PAT (P1639), 3-MA (M9281), BAF (B1793), NAC (A7250), CA-074Me (C5857), CHX (01810), H2DCFDA (D6883) were purchased from Sigma-Aldrich (St. Louis, MO, USA). Antibodies specific for GRP78 (3183S), phospho-ERK (4094S), phospho-BAD (Ser-112) (5284S), MCL1 (4572S), BCL2 (2870S), BCL-XL (2764S), p-eIF2α (3398S), β-actin (4970) and cleaved PARP1; p89 (9548S) were purchased from Cell Signaling Technology (Denvers, MA, USA). Antibody for phospho-PERK (SC-35277) was purchased from Santa Cruz Biotechnology (Santa Cruz, CA, USA). Antibody for phospho-IRE1α (ab124945) was purchased from Abcam (Cambridge, UK). Antibody for LC3 (PM036), p62 (M162-3) and ATG5 (M153-3) was purchased from MBL International corporation (Woburn, MA, USA).
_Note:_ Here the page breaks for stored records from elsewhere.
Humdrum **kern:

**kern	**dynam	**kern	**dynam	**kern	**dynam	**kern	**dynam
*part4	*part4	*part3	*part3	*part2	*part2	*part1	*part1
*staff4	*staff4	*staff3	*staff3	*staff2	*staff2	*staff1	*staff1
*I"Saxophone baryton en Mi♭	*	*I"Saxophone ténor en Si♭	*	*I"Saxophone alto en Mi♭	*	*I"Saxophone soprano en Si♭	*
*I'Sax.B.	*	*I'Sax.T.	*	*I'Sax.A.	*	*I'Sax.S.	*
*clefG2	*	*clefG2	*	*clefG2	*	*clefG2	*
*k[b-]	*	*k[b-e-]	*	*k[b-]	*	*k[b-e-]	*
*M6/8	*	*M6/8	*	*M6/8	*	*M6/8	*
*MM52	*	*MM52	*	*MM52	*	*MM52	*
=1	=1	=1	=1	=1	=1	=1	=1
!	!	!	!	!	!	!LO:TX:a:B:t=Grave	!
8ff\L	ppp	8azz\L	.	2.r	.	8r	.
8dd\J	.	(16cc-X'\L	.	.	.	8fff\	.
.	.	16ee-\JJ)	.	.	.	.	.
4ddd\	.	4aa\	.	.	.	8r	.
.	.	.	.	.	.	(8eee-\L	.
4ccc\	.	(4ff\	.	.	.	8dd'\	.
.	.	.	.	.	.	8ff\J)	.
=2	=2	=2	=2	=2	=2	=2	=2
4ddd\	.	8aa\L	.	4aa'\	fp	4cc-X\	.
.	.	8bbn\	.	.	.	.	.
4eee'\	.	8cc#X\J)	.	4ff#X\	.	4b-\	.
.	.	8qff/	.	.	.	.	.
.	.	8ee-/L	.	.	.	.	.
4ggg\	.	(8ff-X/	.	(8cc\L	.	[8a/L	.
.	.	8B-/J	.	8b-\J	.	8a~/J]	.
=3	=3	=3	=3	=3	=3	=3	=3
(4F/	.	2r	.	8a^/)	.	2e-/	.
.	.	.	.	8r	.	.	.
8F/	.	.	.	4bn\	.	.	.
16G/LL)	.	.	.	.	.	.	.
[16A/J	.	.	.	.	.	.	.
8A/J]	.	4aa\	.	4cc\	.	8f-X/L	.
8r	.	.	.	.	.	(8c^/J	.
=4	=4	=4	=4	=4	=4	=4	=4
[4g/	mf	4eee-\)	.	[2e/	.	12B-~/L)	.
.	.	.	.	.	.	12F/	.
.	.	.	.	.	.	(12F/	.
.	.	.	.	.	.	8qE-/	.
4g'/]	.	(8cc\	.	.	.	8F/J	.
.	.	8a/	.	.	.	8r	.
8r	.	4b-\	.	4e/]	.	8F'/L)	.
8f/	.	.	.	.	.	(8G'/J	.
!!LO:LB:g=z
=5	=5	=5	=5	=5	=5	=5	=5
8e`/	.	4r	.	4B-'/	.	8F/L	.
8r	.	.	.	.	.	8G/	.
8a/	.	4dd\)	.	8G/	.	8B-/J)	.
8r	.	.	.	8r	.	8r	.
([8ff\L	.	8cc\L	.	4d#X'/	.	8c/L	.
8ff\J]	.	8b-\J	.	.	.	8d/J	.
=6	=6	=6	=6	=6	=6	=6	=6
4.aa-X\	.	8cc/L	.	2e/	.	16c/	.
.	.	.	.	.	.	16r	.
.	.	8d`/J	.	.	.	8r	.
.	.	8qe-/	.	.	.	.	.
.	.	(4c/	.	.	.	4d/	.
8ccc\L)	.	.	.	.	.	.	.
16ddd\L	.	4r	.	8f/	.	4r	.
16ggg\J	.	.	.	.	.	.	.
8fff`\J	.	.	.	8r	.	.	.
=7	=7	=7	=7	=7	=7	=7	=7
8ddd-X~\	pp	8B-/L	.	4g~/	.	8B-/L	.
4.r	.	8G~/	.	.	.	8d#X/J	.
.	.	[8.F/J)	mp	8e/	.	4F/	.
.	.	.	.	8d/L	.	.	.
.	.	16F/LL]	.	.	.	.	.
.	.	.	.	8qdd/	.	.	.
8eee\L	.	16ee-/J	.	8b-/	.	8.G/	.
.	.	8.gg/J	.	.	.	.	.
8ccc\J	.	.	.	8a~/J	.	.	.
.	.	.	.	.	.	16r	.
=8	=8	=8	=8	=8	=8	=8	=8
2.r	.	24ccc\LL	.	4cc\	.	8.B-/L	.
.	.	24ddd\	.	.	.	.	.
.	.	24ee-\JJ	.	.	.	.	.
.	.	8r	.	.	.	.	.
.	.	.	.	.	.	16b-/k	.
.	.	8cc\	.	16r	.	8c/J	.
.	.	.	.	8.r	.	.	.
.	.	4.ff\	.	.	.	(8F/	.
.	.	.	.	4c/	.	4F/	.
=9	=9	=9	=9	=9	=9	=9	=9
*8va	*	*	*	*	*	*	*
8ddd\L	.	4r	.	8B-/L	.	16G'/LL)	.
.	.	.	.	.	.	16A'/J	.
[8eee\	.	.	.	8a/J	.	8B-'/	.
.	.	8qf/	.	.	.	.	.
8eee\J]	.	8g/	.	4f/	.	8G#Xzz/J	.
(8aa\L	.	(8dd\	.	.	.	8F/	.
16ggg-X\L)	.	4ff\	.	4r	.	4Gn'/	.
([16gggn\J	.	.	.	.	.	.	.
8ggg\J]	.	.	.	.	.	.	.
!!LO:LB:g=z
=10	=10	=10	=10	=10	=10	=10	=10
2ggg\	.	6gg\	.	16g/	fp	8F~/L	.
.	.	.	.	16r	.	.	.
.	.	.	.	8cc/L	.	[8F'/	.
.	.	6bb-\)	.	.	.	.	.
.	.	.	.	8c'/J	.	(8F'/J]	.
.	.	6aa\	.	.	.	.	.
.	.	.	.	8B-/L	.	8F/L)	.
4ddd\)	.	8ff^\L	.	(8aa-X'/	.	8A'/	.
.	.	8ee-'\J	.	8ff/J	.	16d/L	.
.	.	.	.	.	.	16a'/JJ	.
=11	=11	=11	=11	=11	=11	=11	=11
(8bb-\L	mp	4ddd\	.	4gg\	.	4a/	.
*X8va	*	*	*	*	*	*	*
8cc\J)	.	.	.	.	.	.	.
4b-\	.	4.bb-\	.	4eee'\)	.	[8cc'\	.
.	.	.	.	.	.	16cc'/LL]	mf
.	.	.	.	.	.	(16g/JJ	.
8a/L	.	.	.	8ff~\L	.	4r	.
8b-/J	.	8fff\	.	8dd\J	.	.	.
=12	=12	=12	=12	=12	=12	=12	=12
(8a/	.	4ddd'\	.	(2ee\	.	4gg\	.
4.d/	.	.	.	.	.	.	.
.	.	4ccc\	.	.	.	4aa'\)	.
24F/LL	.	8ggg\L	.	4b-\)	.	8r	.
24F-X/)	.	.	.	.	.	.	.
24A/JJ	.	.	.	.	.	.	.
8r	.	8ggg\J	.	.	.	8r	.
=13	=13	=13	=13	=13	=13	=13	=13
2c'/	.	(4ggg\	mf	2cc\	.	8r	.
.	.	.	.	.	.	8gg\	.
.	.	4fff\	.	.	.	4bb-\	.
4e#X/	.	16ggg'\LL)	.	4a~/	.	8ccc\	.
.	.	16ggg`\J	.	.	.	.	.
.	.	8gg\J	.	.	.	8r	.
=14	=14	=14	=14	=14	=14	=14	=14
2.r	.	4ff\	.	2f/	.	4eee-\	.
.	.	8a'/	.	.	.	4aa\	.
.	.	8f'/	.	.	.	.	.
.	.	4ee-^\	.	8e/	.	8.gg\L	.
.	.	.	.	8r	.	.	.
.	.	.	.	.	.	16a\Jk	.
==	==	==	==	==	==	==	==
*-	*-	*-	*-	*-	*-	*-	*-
Cell culture and treatments

HaCaT and 293T cell lines were grown in Dulbecco’s Modification of Eagle’s Medium (DMEM) (Thermo, Waltham, MA, USA; SH30022.01B) supplemented with 10% fetal bovine serum without antibiotics. At 24–48 h after plating when cells were 50–60% confluence, the medium was changed before starting the treatment with PAT and/or other agents.

Apoptosis evaluation

Apoptosis was assessed by two methods. The first one was Annexin V staining of externalized phosphatidylserine in apoptotic cells by flow cytometry using Annexin V/FITC staining kit from MBL International. The second method was a Cell Death ELISA kit to detect cytoplasmic histone-associated DNA fragments purchased from Roche Diagnostics (Indianapolis, IN, USA).

Autophagy detection

Autophagy induction was determined by two methods. The first method was western blotting for conversion of the LC3-I to LC3-II. The second one was immunofluorescence staining for LC3 localization as reported previously.16, 32

Measurement of ROS

Generation of intercellular ROS was measured by flow cytometry following staining with H2DCFDA.33 H2DCFDA is a reduced form of 2,7-dichlorofluorescein. Oxidation by hydrogen peroxide can be detected by monitoring the increase in green fluorescence with a flow cytometer. At 30 min before harvest, H2DCFDA was added to the medium to a concentration of 5 μmol/l. The fluorescence was measured using a Becton Dickinson flow cytometer.

Western blotting

The cell lysate was prepared in ice-cold radioimmunoprecipitation assay buffer. Cell lysates were resolved by electrophoresis and transferred to a polyvinylidene fluoride (PVDF) membrane (Millipore, Billerica, MA, USA; IPVH00010). The blot was then probed with primary antibody followed by incubation with the appropriate horseradish peroxidase-conjugated secondary antibodies (MBL, 330 and 458). The signal was visualized by enhanced chemiluminescence (Fisher/Pierce, Rockford, IL, USA; 32106) and recorded on an X-ray film (Eastman Kodak Company, Rochester, NY, USA; XBT-1).

RNA interference

siRNAs targeting PERK (sc-36213), IRE1α (sc-40705) were purchased from Santa Cruz Biotechnologies. siRNAs targeting ATG5, p62 and non-targeting siRNA were synthesized by Integrated DNA Technologies (Coralville, IA, USA). The cells were transfected with 60 nmol/l of specific or non-targeting siRNA using siPORT NeoFX transfection agent (AM4510) for 24 h and then were used for subsequent experiments.

CTSB activity assay

The CTSB activity in the samples was detected in reaction buffer containing substrate sequence RR labeled with AFC (amino-4-trifluoromethyl coumarin) according to the manufacturer’s instructions (BioVision, Mountain View, CA, USA; K140-100). After 2 h of incubation at 37 °C in the dark, the samples were analyzed with Ex400 nm-Em 505 nm. All fluorescence readings are expressed in relative fluorescence units (RFU), CTSB activity was expressed as the RFU per μg of protein sample.

Statistical analysis

Data are presented as mean±S.D. These data were analyzed with the ANOVA with appropriate post hoc comparison among means. P<0.05 was considered statistically significant.